• **Try it**
Give the data below again exactly, and drop each picture from it.
....
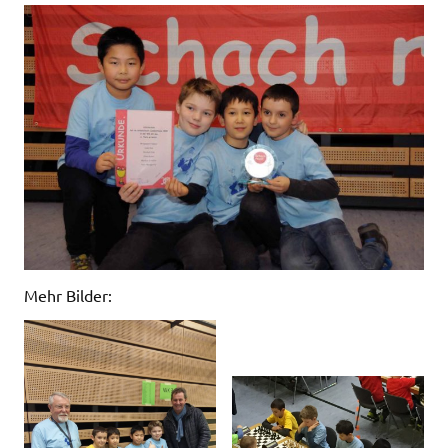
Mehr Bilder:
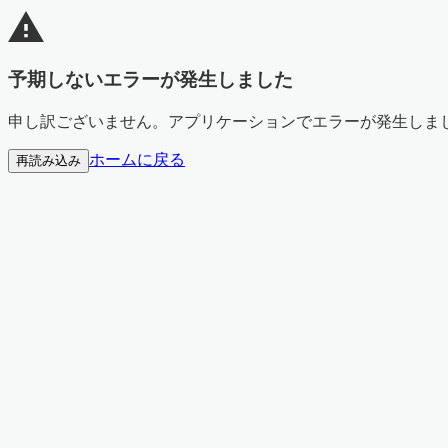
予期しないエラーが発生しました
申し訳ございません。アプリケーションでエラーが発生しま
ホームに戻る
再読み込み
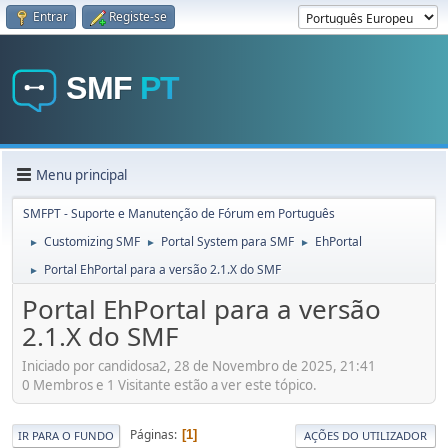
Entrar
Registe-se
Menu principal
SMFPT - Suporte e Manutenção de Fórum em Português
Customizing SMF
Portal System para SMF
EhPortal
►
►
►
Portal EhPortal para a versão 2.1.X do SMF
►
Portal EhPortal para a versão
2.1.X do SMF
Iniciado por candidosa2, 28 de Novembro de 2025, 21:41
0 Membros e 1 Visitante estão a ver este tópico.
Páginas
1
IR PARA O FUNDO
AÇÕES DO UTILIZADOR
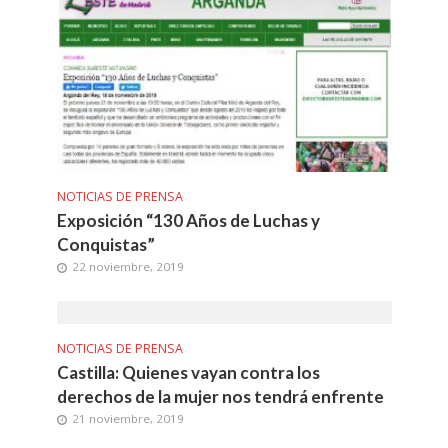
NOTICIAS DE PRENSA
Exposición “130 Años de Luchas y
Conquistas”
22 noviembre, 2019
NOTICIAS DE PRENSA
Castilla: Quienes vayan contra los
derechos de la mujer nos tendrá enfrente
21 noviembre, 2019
....
• **Output**
Mehr Bilder:
予期しないエラーが発生しました
申し訳ございません。アプリケーションでエラーが発生しま
ホームに戻る
再読み込み
Entrar
Registe-se
Menu principal
SMFPT - Suporte e Manutenção de Fórum em Português
Customizing SMF
Portal System para SMF
EhPortal
►
►
►
Portal EhPortal para a versão 2.1.X do SMF
►
Portal EhPortal para a versão
2.1.X do SMF
Iniciado por candidosa2, 28 de Novembro de 2025, 21:41
0 Membros e 1 Visitante estão a ver este tópico.
Páginas
1
IR PARA O FUNDO
AÇÕES DO UTILIZADOR
NOTICIAS DE PRENSA
Exposición “130 Años de Luchas y
Conquistas”
22 noviembre, 2019
NOTICIAS DE PRENSA
Castilla: Quienes vayan contra los
derechos de la mujer nos tendrá enfrente
21 noviembre, 2019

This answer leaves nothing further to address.